As part of its 50th anniversary celebrations, Historic Houses has recently published a new report: Changing Times, Valuing History: historic houses for the 21st century.
Backed by wide-ranging research on independent heritage, the report highlights the economic, cultural, environmental, and social benefits generated by its members – and the need for change to ensure their longevity.
Founded in 1973, Historic Houses currently represents over 1,400 independently owned houses and gardens across the UK. It strongly believes that twenty-first century demands focus on climate change and the socio-economic benefits of heritage.
With this focus at the forefront, Saffery partner, Stephen Bristow worked with leading consulting firm Nordicity to undertake economic analysis for Historic Houses, providing the underlying figures and data of the report.

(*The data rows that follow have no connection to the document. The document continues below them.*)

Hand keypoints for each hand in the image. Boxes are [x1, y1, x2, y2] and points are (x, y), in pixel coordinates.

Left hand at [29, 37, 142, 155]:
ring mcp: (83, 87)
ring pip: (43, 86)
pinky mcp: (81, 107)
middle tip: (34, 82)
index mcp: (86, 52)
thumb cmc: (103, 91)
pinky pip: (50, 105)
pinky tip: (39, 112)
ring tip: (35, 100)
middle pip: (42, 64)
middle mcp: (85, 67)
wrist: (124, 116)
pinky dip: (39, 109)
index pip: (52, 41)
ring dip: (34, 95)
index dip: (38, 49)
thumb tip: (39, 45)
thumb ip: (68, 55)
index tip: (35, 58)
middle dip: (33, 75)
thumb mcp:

In addition to covering the benefits its member places bring, the analysis emphasises that, “further sweeping changes are needed, especially where planning and listing rules intersect with efforts to tackle climate change, if the nation’s beloved independent heritage is to survive another half-century.
“They need a supportive fiscal and regulatory framework from government to continue doing what they do best: welcoming people through their doors, driving heritage-led prosperity in rural economies and communities, and showcasing Britain on the world stage.”
“We were delighted to work with both Nordicity and Historic Houses on this report. The analysis we undertook sets out the enormous contribution that Historic Houses and its members bring to the UK economy. I look forward to seeing the developments that arise because of this research in 2024 and beyond.”